Martin O'Malley: Global warming created ISIS
Democratic presidential candidate Martin O'Malley told Bloomberg News over the weekend that climate change is responsible for the rise of ISIS. This is a significant flip-flop for the former Maryland governor, who earlier tried to separate global warming from national security.
But that bandwagon is leaving the station, and O'Malley figured it was time to jump aboard.
"One of the things that preceded the failure of the nation-state of Syria and the rise of ISIS was the effect of climate change and the mega-drought that affected that region, wiped out farmers, drove people to cities, created a humanitarian crisis that created the symptoms — or rather the conditions of extreme poverty — that has now led to the rise of ISIL and this extreme violence,” O’Malley, the former governor of Maryland, told Bloomberg news in a question about foreign policy.
O’Malley’s comments echo those of the Obama administration and environmentalists who are trying to paint global warming as not just an environmental issue, but also a national security problem.
In May, Obama told graduates of the U.S. Coast Guard Academy to prepare for the fight against global warming. The White House has been trying to shift the focus of global warming away from temperature and more towards public health and national security.
Because they've never had a drought in the Middle East before.
In past comments, O’Malley made a point to declare global warming a “natural threat,” distinguishing it from “man-made” threats, the greatest of which he said is a nuclear Iran.

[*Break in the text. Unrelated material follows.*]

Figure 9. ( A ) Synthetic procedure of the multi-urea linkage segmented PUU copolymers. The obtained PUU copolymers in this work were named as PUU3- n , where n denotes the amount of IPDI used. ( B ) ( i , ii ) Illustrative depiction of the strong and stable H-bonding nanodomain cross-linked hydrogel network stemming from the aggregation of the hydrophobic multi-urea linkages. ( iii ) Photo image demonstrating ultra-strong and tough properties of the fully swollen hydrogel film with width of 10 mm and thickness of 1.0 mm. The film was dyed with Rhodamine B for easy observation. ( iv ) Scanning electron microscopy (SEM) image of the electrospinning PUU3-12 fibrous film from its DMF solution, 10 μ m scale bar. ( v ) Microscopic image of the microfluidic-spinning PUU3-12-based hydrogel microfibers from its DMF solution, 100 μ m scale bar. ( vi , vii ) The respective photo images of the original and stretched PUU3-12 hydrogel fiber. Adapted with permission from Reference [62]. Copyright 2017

“The greatest danger that we face right now on a consistent basis in terms of manmade threats is — is — nuclear Iran and related to that, extremist violence,” O’Malley told ABC’s George Stephanopoulos March 29. “I don’t think you can separate the two. I think they go together.”
“In terms of natural threats, clearly, it’s climate change. And we have to confront — we have to confront manmade and natural threats,” O’Malley added.

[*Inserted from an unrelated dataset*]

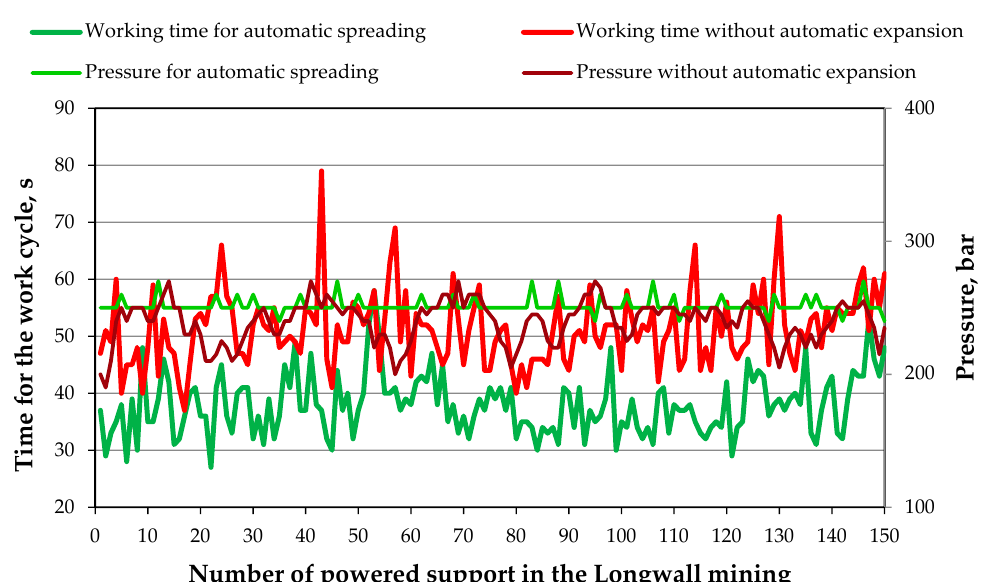
Figure 11. Compares the section operation time for a powered support equipped with an automatic leg-expansion system and for a support without the system.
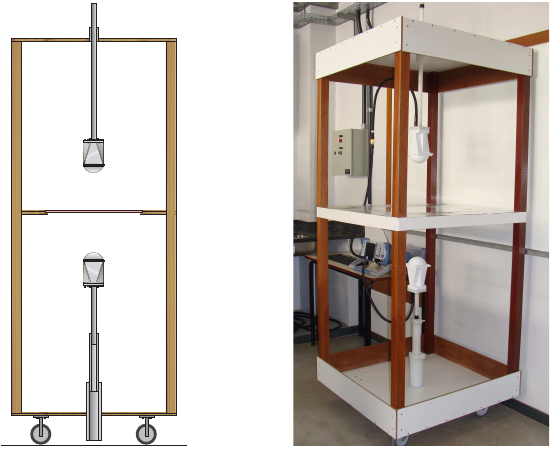
Figure 3. The sketch ( left ) and a photograph ( right ) of the experimental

CO2 must be the most powerful substance known to man. It starts wars, creates terrorism, radicalizes Muslims, and apparently puts people in a real bad mood.
Or does it?
Even if a drought did exacerbate tensions in Syria, research shows environmental factors are rarely the cause of violent conflict. Other researchers have postulated it was the Bashar Assad regime’s response to the drought that sparked tensions, not the drought itself. Syrians are no strangers to prolonged, vicious droughts. People there have weathered their way through low rainfall.

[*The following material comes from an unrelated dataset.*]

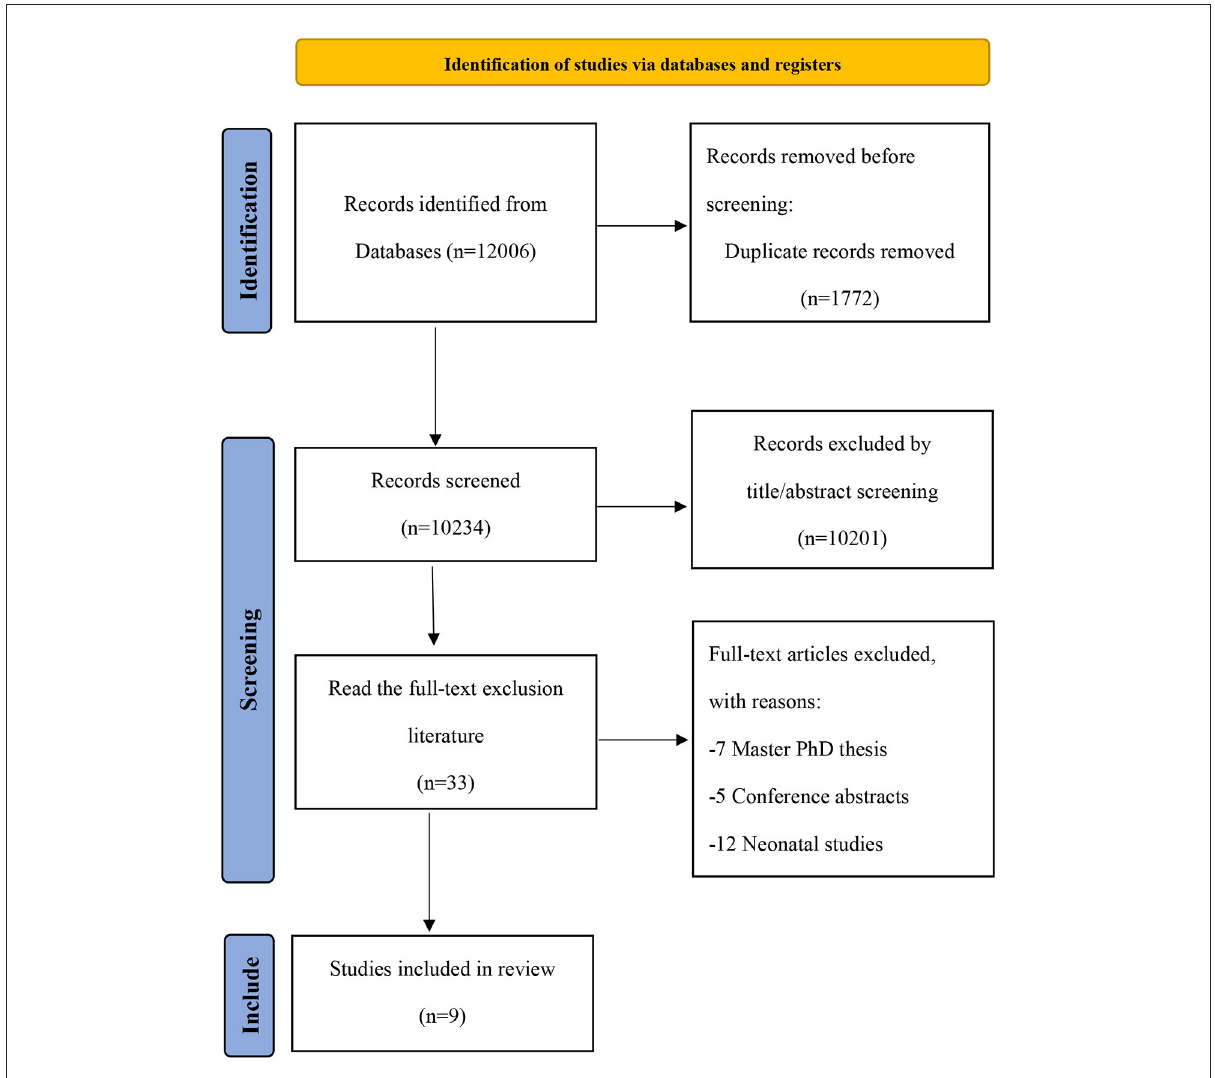
FIGURE1 Literature screening flow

In terms of the climate science behind the claim: there’s not much evidence of a man-made fingerprint on the climatic backdrop of the conflict.
“It is not until you dig pretty deep into the technical scientific literature, that you find out that the anthropogenic climate change impact on drought conditions in the Fertile Crescent is extremely minimal and tenuous—so much so that it is debatable as to whether it is detectable at all,” wroteChip Knappenberger and Patrick Michaels, climate scientists at the libertarian Cato Institute March 5.
In truth, scientists haven't a clue what causes extreme weather as their confident predictions about the number and severity of storms fail to materialize. But with global warming hysterics, being wrong means never having to say you're sorry.
You will note that the more the climate does not obey the hysterics' predictive models, the more they try to change the subject. The attempt to tie human behavior and the actions of governments to climate change is just the latest epic fail of the climate change hucksters.